Relembrando Mário Quintana

A serenidade, a fina ironia e a perfeição dos versos eram características marcantes em Mário Quintana. Pura leveza e perspicácia. Sua criação poética de mais de 50 obras, é uma especial e expressiva contribuição para a cultura brasileira. Traduziu em torno de 130 livros da literatura universal, clássicos de Virgínia Wolf, Balzac, Voltaire, Graham Greene e Marcel Proust, entre outros escritores consagrados e desconhecidos.

Quintana iniciou os estudos no Colégio Militar de Porto Alegre e foi balconista da pequena farmácia do pai. Logo depois foi trabalhar na Editora Globo e no Correio do Povo. Mesmo envolvido com as traduções e a concepção de suas próprias obras, jamais abandonou o jornalismo. Aconselhado por amigos, concorreu por três vezes a uma cadeira da Academia Brasileira de Letras. Mas em nenhuma delas foi eleito. Nasceu em Alegrete, em 1906. Faleceu em 1994.

Fui estar com Mário Quintana para fotografá-lo para meu livro “Senhoras e Senhores”, uma reunião visual de oitentões e noventões famosos que destacaram na cultura brasileira. E o poeta era, sem dúvida, um deles, assim como Raquel de Queiróz, Oscar Niemeyer, Burle Marx, Lúcio Costa, Dercy Gonçalves, entre outros.

O poeta tinha três sobrinhas. Cada uma delas destinava oito horas do dia para acompanhá-lo. Era uma maneira de jamais deixá-lo sozinho nos momentos em que se aproximava o fim de sua vida. Durante dois meses falei com elas por telefone praticamente todos os dias. Rezávamos pela melhora do Mário. O poeta tinha que ter boa estampa nas páginas do livro “Senhoras e Senhores”.

Fiquei ansioso à espera do momento adequado para ir retratá-lo em Porto Alegre. Eu corria contra o tempo. Primeiro, sabia do precário estado de saúde de Quintana.

Numa sexta-feira, enfim, eu estava no hotel onde ele morava. Não era mais o Majestic. Era outro, de propriedade do craque do Internacional, Paulo Roberto Falcão. Encontrei-o sentado à cama, ouvindo o “Adágio”, de Albinoni.

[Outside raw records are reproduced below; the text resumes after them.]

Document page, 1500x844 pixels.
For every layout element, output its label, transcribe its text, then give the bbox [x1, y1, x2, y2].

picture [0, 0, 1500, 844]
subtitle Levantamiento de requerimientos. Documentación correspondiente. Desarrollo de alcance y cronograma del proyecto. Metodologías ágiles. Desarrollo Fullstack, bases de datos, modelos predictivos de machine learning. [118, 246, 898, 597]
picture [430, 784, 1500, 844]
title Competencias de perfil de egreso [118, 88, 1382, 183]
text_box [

Antes de despedir-me, fiz as mesmas quatro perguntas que apresentei para todos os personagens anteriores. A diferença que estabelecia entre o jornalismo e a poesia. Disse-me que o jornalismo lhe permitiu estar em contato com esse mundo, e a poesia com outros. Depois, o significado da fama. Uma ambígua mescla de gostosura e chatice.

Em terceiro, indaguei-lhe sobre ultrapassar os 80 anos. Respondeu-me:

— A idade é uma cruel invenção do calendário.

E por último, o melhor momento de sua vida.

– Bá, tchê, então não foi quando nasci?